Source data:

.....

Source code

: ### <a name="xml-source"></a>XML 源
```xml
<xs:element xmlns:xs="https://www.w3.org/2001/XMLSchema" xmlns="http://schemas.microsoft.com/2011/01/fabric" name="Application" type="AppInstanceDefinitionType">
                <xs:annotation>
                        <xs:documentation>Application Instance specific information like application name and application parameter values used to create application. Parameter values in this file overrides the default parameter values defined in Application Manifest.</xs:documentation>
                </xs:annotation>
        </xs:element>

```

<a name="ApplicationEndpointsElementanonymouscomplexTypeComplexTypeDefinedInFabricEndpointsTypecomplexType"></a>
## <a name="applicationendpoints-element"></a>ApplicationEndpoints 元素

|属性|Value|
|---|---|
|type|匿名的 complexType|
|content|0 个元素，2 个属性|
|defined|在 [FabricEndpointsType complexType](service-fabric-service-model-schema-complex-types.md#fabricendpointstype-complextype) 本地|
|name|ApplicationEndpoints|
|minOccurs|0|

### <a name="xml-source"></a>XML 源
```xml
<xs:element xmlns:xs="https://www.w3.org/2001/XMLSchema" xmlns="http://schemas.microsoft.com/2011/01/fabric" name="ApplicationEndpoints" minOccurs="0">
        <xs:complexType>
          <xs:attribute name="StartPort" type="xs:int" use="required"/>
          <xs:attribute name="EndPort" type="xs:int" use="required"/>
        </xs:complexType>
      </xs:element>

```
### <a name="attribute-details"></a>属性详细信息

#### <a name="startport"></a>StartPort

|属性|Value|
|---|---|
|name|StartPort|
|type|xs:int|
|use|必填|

.....

> **Task to complete**
Find the word "xmlns" in the entries, and copy every line it shows up in.

> **Result of the exercise**
<xs:element xmlns:xs="https://www.w3.org/2001/XMLSchema" xmlns="http://schemas.microsoft.com/2011/01/fabric" name="Application" type="AppInstanceDefinitionType">
<xs:element xmlns:xs="https://www.w3.org/2001/XMLSchema" xmlns="http://schemas.microsoft.com/2011/01/fabric" name="ApplicationEndpoints" minOccurs="0">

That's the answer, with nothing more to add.